Anterior Segment Cataract
Intraocular Lens Calculation After Refractive Surgery Wolfgang Haigis
Professor, Department of Ophthalmology, University of Wuerzburg
Abstract
More and more patients who have had corneo-refractive surgery present for intraocular lens (IOL) implantation. IOL calculation in these patients is still a challenge. After refractive surgery, if eyes are treated as normal eyes, high hyperopic errors can occur in previously myopic eyes and moderate myopic errors in formerly hyperopic eyes. Three main sources for these errors can be identified: the radius measurement error, the keratometer index error and the IOL formula error. The literature presents a confusing variety of procedures and formulas to cope with this situation. An analysis of the available literature reveals the different methods used to address the individual error contributions, the magnitude of which is assessed by model calculations. The most relevant formulas for clinical practice are the no-history procedures, which require no previous patient data. Using these methods to calculate IOL power after refractive surgery makes it possible to obtain clinical outcomes of a similar quality to that for normal eyes.
Keywords intraocular lens (IOL) calculation, refractive surgery, laser vision correction, myopic, hyperopic
Disclosure: The author is a consultant to Carl Zeiss Meditec. Received: 28 October 2011 Accepted: 29 November 2011 Citation: European Ophthalmic Review, 2012;6(1):21–4 Correspondence: Wolfgang Haigis, Universitaet Wuerzburg, Augen- und Poliklinik, 11, Josef-Schneider-Str., D-97080 Wuerzburg, Germany. E:
w.haigis@augenklinik.uni-wuerzburg.de
Six decades have passed since the first implantation of an artificial intraocular lens (IOL) into a human eye. Since then, cataract and refractive surgery have developed into the most frequent and most successful surgical interventions in the history of medicine. Every year more than 11 Mio lenses are implanted worldwide, providing excellent chances for the majority of patients to regain good vision. However, a small, yet increasing, number of eyes require special consideration. Among these problem eyes are those with extreme axial lengths and those after refractive surgery. The number of patients presenting with cataract after refractive corneal surgery has been continuously increasing over the years. IOL calculation in these patients is still a challenge, although the special problems associated with these eyes are well understood. In the literature, there are a considerable number of articles offering solutions or workarounds to the IOL calculation problems after refractive surgery. Several review articles include an in-depth analysis of current algorithms.1–4
Help can also be
obtained via the Internet. A spreadsheet (Hoffer/Savini tool) programmed with virtually all the algorithms published to date can be downloaded from Dr Ken Hoffer’s website5
at no cost. Also, on the
American Society of Cataract and Refractive Surgery (ASCRS) website6 an online calculator offers free use of a variety of published calculation methods. Recently, the Asia-Pacific Association of Cataract and Refractive Surgeons (APACRS) also launched a free online calculator for ‘Biometry calculation post refractive surgery‘,7 which is an implementation of Graham Barrett‘s true-K formula.8
This article does not aim to create another detailed review of the current methods to determine IOL power for eyes after refractive surgery. Excellent articles serving this purpose can be found in the literature. Rather, it intends to give a more generalised characterisation of the
© TOUCH BRIEFINGS 2012
specific problems involved and how these are addressed by the different algorithms available.

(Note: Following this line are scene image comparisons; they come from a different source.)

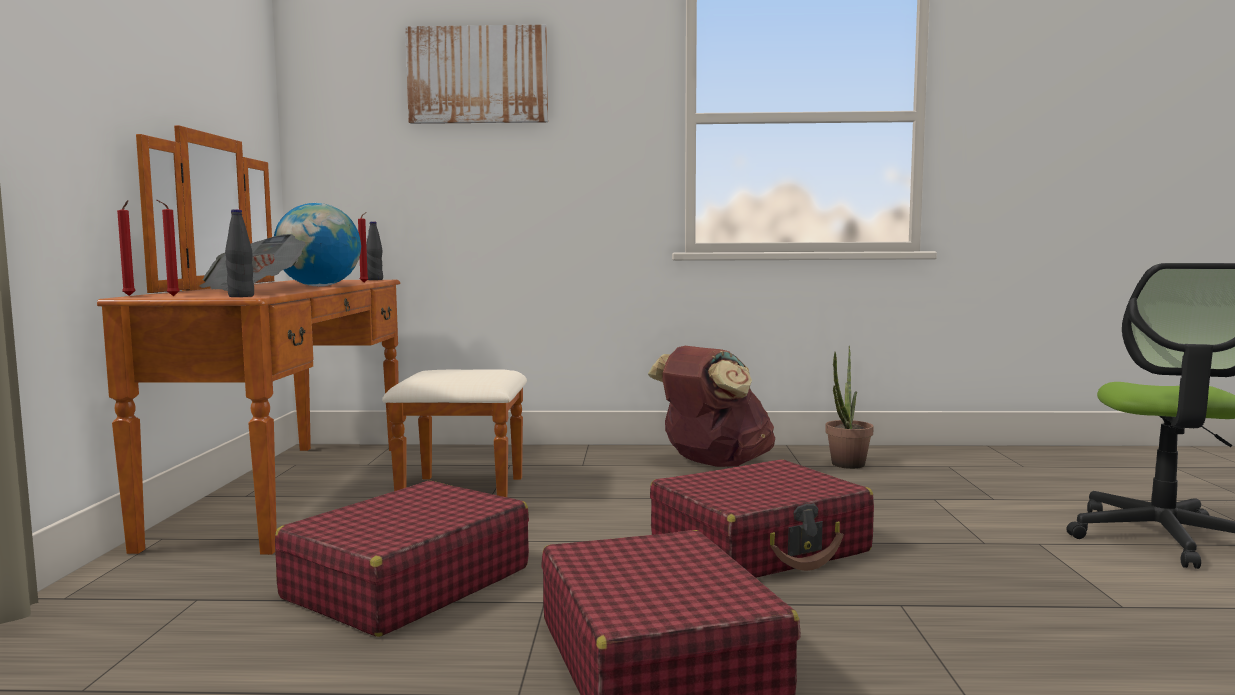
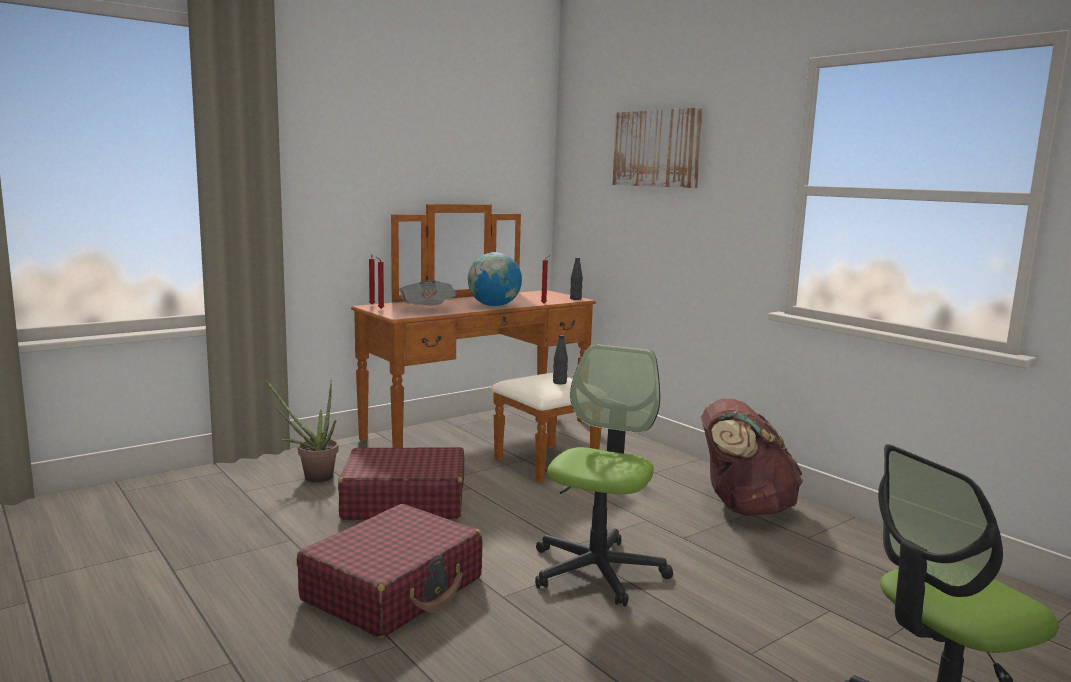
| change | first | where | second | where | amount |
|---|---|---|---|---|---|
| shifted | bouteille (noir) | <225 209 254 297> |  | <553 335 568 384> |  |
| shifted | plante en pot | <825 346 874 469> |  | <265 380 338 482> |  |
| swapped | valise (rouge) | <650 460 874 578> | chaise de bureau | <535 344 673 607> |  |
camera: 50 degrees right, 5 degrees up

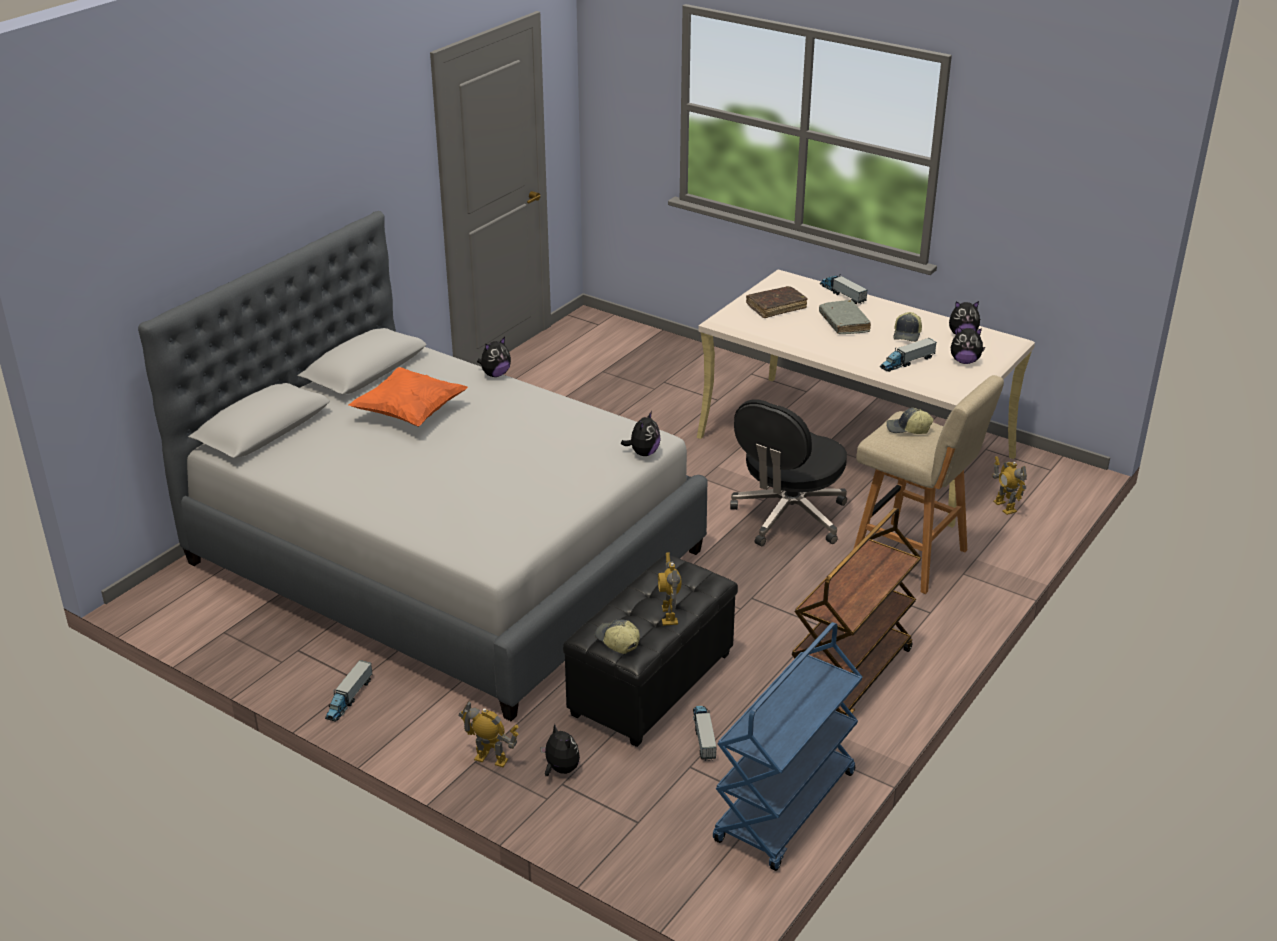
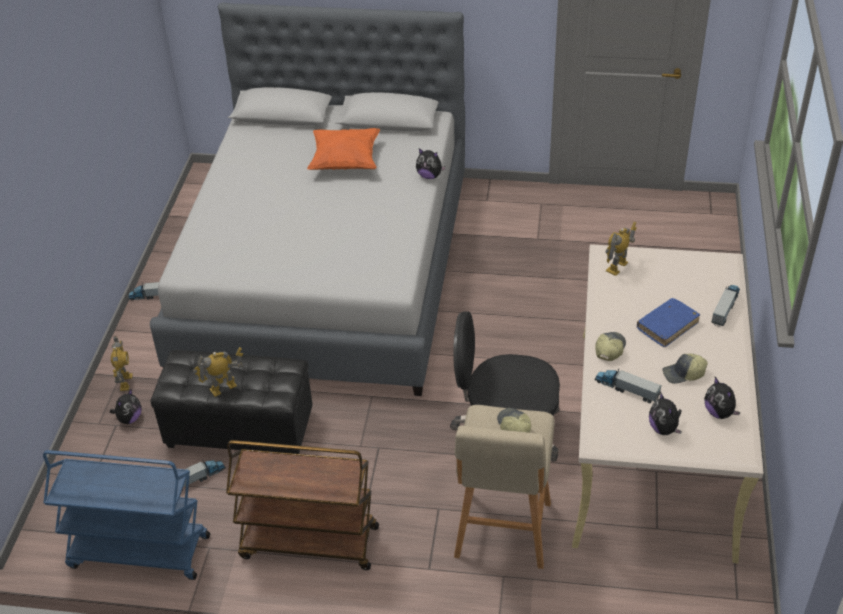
| change | first | where | second | where | amount |
|---|---|---|---|---|---|
| gone | peluche | <621 411 661 456> |  |  |  |
| gone | livre (marron) | <746 286 808 318> |  |  |  |
| shifted | casquette | <595 619 640 654> |  | <595 332 626 361> |  |
| shifted | robot jouet | <992 456 1027 515> |  | <605 222 637 276> |  |
| repainted | livre (gris) | <819 300 871 334> | livre (bleu) | <637 298 700 347> |  |
camera: 65 degrees right, 10 degrees up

Also an update on the clinical performance of the Haigis-L formula9 is
presented. Since its publication in 2008, the outcomes of 91 more eyes have become available, leading to a total of 278 documented cases.
Biometry
After refractive surgery eyes are considered problem eyes because of the specific difficulties associated with IOL calculation (which are discussed below) and the high expectations patients have about the outcomes of surgical procedures. In this situation, all factors potentially threatening the quality of the surgical result have to be under control. Measurement errors, for example, must be minimised and this is especially true for axial length, which has been the largest source of error in IOL calculation. With optical biometry, the quality of axial length measurement is no longer a problem. Consequently, patients who have undergone refractive surgery should have axial length measurement using optical biometry (or immersion ultrasound) rather than contact ultrasound.
Specific Problems for Eyes after Refractive Surgery
Error Sources for Intraocular Lens Calculation Essentially, there are three main sources of errors in IOL calculation after refractive surgery: the radius measurement error, the keratometer index error and the IOL formula error.
The refractive power of the cornea (however it may be defined) is an important input parameter for the calculation of IOL power.